About this task
Put every line of the records below into a Markdown table with two columns, No. and Text. Number the rows and leave out any blank lines.

*** Opening Data provided ***

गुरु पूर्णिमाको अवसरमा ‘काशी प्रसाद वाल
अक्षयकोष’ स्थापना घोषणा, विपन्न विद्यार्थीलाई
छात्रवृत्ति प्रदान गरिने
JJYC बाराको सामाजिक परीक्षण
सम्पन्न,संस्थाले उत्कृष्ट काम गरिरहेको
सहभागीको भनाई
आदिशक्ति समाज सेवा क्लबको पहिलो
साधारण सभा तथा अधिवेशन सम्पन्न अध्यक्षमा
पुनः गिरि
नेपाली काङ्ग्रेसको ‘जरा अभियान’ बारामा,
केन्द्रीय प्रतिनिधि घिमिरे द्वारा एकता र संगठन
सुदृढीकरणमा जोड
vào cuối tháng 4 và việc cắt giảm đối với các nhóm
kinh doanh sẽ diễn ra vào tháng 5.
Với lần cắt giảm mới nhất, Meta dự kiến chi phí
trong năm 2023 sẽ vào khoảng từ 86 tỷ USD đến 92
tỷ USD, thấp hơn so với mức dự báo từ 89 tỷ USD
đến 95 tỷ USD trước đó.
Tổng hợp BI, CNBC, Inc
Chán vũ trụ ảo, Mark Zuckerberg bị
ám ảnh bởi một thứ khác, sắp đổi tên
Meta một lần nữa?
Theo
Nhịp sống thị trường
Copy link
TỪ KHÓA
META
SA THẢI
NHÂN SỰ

*** Closing Data provided ***

Response to the exercise
| No. | Text |
|---|---|
| 1 | गुरु पूर्णिमाको अवसरमा ‘काशी प्रसाद वाल |
| 2 | अक्षयकोष’ स्थापना घोषणा, विपन्न विद्यार्थीलाई |
| 3 | छात्रवृत्ति प्रदान गरिने |
| 4 | JJYC बाराको सामाजिक परीक्षण |
| 5 | सम्पन्न,संस्थाले उत्कृष्ट काम गरिरहेको |
| 6 | सहभागीको भनाई |
| 7 | आदिशक्ति समाज सेवा क्लबको पहिलो |
| 8 | साधारण सभा तथा अधिवेशन सम्पन्न अध्यक्षमा |
| 9 | पुनः गिरि |
| 10 | नेपाली काङ्ग्रेसको ‘जरा अभियान’ बारामा, |
| 11 | केन्द्रीय प्रतिनिधि घिमिरे द्वारा एकता र संगठन |
| 12 | सुदृढीकरणमा जोड |
| 13 | vào cuối tháng 4 và việc cắt giảm đối với các nhóm |
| 14 | kinh doanh sẽ diễn ra vào tháng 5. |
| 15 | Với lần cắt giảm mới nhất, Meta dự kiến chi phí |
| 16 | trong năm 2023 sẽ vào khoảng từ 86 tỷ USD đến 92 |
| 17 | tỷ USD, thấp hơn so với mức dự báo từ 89 tỷ USD |
| 18 | đến 95 tỷ USD trước đó. |
| 19 | Tổng hợp BI, CNBC, Inc |
| 20 | Chán vũ trụ ảo, Mark Zuckerberg bị |
| 21 | ám ảnh bởi một thứ khác, sắp đổi tên |
| 22 | Meta một lần nữa? |
| 23 | Theo |
| 24 | Nhịp sống thị trường |
| 25 | Copy link |
| 26 | TỪ KHÓA |
| 27 | META |
| 28 | SA THẢI |
| 29 | NHÂN SỰ |